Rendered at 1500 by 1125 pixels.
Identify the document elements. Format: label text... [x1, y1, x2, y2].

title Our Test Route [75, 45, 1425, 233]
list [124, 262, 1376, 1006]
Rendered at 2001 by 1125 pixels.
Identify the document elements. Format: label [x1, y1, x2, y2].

• • • • •

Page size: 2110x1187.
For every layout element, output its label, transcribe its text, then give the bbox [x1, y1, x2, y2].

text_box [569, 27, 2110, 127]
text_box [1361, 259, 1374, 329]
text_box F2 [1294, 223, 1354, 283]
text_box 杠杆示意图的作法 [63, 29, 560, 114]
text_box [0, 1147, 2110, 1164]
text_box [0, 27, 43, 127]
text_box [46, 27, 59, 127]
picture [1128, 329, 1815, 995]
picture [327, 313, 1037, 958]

• • • • •

## Job
Gather up every line in the data above that contains the word "Rendered", copying each one.

## Solution below
Rendered at 1500 by 1125 pixels.
Rendered at 2001 by 1125 pixels.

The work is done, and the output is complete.